Brief
Convert the lines of all the entries below into one JSON list of strings, with one string per line. Omit blank lines and leave the pictures out.

[Plotted data images]
*** Begin section ***

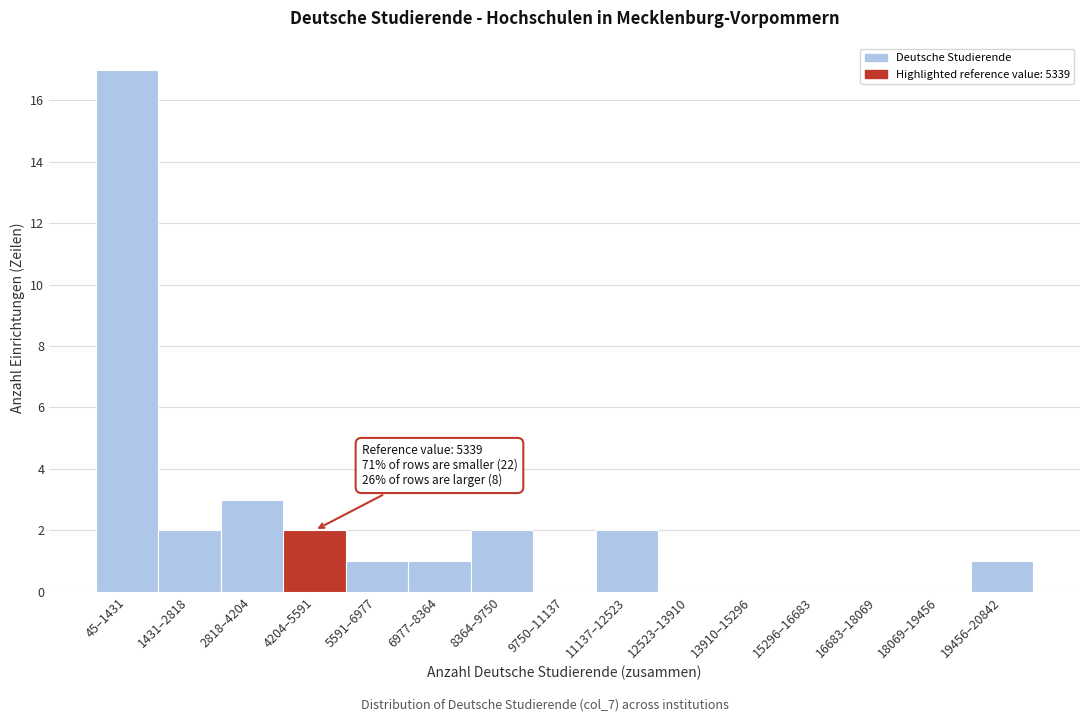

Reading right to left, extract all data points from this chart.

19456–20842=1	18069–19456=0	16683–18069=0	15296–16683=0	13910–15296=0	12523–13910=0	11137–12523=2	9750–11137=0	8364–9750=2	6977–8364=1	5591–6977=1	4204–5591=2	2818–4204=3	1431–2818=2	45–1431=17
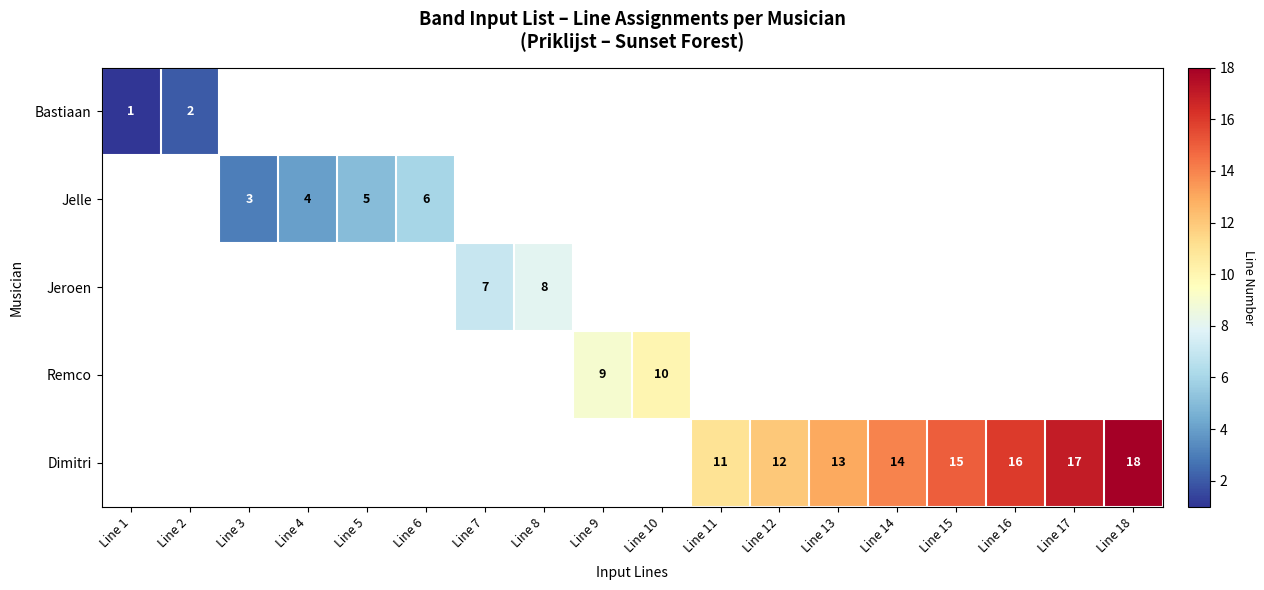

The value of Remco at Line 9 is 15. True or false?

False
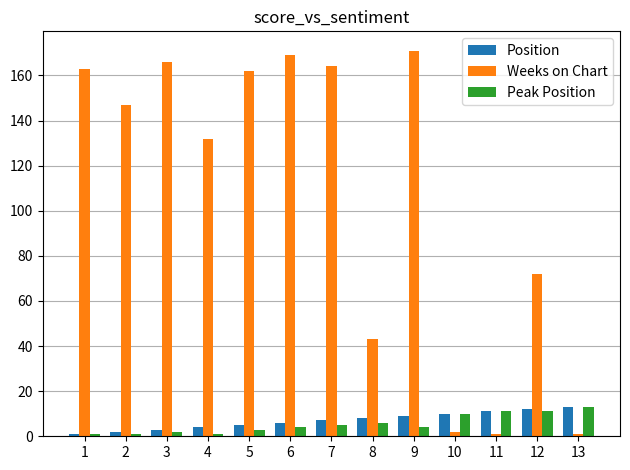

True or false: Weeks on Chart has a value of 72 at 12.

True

*** End section ***

Output
[
  "Reading right to left, extract all data points from this chart.",
  "19456–20842=1\t18069–19456=0\t16683–18069=0\t15296–16683=0\t13910–15296=0\t12523–13910=0\t11137–12523=2\t9750–11137=0\t8364–9750=2\t6977–8364=1\t5591–6977=1\t4204–5591=2\t2818–4204=3\t1431–2818=2\t45–1431=17",
  "The value of Remco at Line 9 is 15. True or false?",
  "False",
  "True or false: Weeks on Chart has a value of 72 at 12.",
  "True"
]